## Text segment

Detect guest panic

public inbox for kvm@vger.kernel.org
 help / color / mirror / Atom feed

* Detect guest panic
@ 2008-11-18 15:36 Emmanuel Lacour
  2008-11-18 16:39 ` David Mair
       [not found] ` <9b51ffb30811181134q62ea322eo1b7addbffa4aeecd@mail.gmail.com>
  0 siblings, 2 replies; 5+ messages in thread
From: Emmanuel Lacour @ 2008-11-18 15:36 UTC (permalink / raw)
  To: kvm

Dear users/developers,

i have a guest which freeze 2 or 3 times per weeks (nothin in the logs,
blank vnc screen). I'm going to try to fix this by testing upgrade to
more recnt kernel/kvm, but I would like in the meantime to make a script
which restart the guest domain in case it freezes.

Is there a way to detect that the VM is in this kind of panic?

^ permalink raw reply	[flat|nested] 5+ messages in thread

* Re: Detect guest panic
  2008-11-18 15:36 Detect guest panic Emmanuel Lacour
@ 2008-11-18 16:39 ` David Mair
  2008-11-18 16:49   ` Emmanuel Lacour
       [not found] ` <9b51ffb30811181134q62ea322eo1b7addbffa4aeecd@mail.gmail.com>
  1 sibling, 1 reply; 5+ messages in thread
From: David Mair @ 2008-11-18 16:39 UTC (permalink / raw)
  To: Emmanuel Lacour; +Cc: kvm

Emmanuel Lacour wrote:
> Dear users/developers,
>
> i have a guest which freeze 2 or 3 times per weeks (nothin in the logs,
> blank vnc screen). I'm going to try to fix this by testing upgrade to
> more recnt kernel/kvm, but I would like in the meantime to make a script
> which restart the guest domain in case it freezes.
>
> Is there a way to detect that the VM is in this kind of panic?
>   
If the guest has a reachable IP address the simplest way might be to 
ping the guest from the host every so often and, if it stops responding 
for long enough to make you believe it has frozen, kill the qemu process 
and run it again. I suppose you could also expose the qemu console via a 
socket or other host file descriptor then you can have the pinging 
program on the host try to reset the guest without killing the qemu process.

-- 
David.

^ permalink raw reply	[flat|nested] 5+ messages in thread

* Re: Detect guest panic
  2008-11-18 16:39 ` David Mair
@ 2008-11-18 16:49   ` Emmanuel Lacour
  2008-11-18 17:13     ` Jan Kiszka
  0 siblings, 1 reply; 5+ messages in thread
From: Emmanuel Lacour @ 2008-11-18 16:49 UTC (permalink / raw)

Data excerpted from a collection
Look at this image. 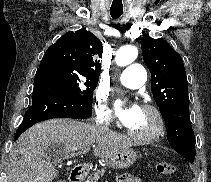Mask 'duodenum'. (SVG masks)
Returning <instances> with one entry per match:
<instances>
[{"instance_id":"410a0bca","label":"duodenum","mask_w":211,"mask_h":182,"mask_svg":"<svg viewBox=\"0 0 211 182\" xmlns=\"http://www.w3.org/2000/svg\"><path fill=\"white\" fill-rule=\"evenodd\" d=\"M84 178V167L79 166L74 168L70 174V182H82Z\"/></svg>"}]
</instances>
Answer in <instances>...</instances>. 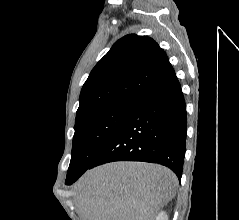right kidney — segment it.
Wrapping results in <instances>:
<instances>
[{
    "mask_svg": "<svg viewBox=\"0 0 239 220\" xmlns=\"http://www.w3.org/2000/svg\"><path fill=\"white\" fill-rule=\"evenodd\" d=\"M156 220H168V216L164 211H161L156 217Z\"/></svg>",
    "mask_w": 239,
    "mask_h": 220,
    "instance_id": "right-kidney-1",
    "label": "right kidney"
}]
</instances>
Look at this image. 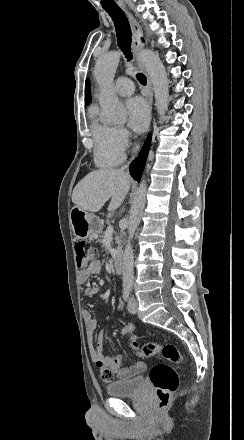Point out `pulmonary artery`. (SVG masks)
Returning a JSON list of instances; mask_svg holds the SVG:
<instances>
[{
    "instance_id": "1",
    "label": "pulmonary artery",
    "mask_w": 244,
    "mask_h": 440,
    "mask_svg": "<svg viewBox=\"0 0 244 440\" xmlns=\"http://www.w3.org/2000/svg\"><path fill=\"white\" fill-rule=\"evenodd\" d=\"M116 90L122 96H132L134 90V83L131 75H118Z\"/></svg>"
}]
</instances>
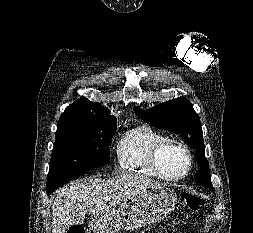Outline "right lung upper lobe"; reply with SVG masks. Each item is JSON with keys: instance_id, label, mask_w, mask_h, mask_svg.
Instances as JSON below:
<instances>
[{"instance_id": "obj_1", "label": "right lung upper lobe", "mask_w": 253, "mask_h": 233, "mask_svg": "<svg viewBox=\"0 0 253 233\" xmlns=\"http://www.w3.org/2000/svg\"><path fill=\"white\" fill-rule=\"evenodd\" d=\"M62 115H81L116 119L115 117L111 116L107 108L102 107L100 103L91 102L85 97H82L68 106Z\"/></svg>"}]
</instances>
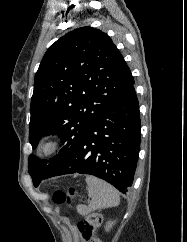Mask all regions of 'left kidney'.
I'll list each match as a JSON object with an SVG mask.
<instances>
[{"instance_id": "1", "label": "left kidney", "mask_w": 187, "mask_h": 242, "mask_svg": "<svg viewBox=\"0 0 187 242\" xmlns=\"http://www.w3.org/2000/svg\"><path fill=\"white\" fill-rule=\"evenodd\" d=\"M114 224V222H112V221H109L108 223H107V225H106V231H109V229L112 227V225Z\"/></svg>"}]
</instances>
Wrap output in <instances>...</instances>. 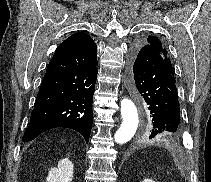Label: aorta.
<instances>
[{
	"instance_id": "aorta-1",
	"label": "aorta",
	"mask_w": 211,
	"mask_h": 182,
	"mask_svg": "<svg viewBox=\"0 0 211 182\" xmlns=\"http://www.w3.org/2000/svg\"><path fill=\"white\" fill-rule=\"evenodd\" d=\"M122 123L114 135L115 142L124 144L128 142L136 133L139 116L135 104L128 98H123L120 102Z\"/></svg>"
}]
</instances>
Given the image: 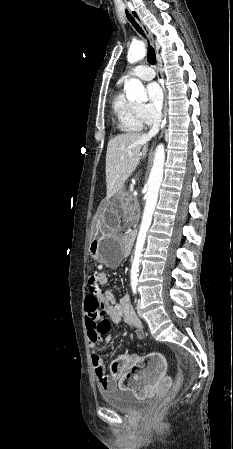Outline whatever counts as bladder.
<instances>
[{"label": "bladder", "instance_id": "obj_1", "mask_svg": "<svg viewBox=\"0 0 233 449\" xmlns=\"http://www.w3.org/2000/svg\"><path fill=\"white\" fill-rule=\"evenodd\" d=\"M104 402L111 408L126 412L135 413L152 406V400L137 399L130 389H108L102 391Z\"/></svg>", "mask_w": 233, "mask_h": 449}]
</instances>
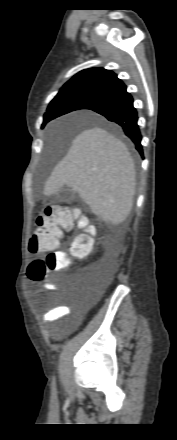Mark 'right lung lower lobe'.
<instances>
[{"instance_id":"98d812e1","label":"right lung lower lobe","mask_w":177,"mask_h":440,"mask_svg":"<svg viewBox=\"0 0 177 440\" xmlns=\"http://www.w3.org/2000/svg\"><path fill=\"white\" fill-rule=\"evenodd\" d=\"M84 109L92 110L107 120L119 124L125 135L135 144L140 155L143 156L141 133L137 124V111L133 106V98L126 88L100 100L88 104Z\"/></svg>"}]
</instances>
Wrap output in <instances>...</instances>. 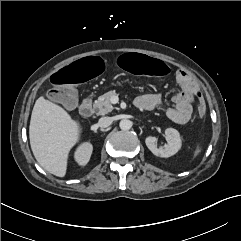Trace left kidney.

## Work instructions
A) From the KVM guest panic thread, quote the passage starting with "public inbox for" and going on through "15:36 UTC (permalink / raw)".
B) In the KVM guest panic thread, what does David Mair call the simplest way to handle a frozen guest that has a reachable IP address?

## Answers per task
A)
public inbox for kvm@vger.kernel.org
 help / color / mirror / Atom feed

* Detect guest panic
@ 2008-11-18 15:36 Emmanuel Lacour
  2008-11-18 16:39 ` David Mair
       [not found] ` <9b51ffb30811181134q62ea322eo1b7addbffa4aeecd@mail.gmail.com>
  0 siblings, 2 replies; 5+ messages in thread
From: Emmanuel Lacour @ 2008-11-18 15:36 UTC (permalink / raw)

B) Ping the guest from the host every so often and, if it stops responding long enough to seem frozen, kill the qemu process and run it again.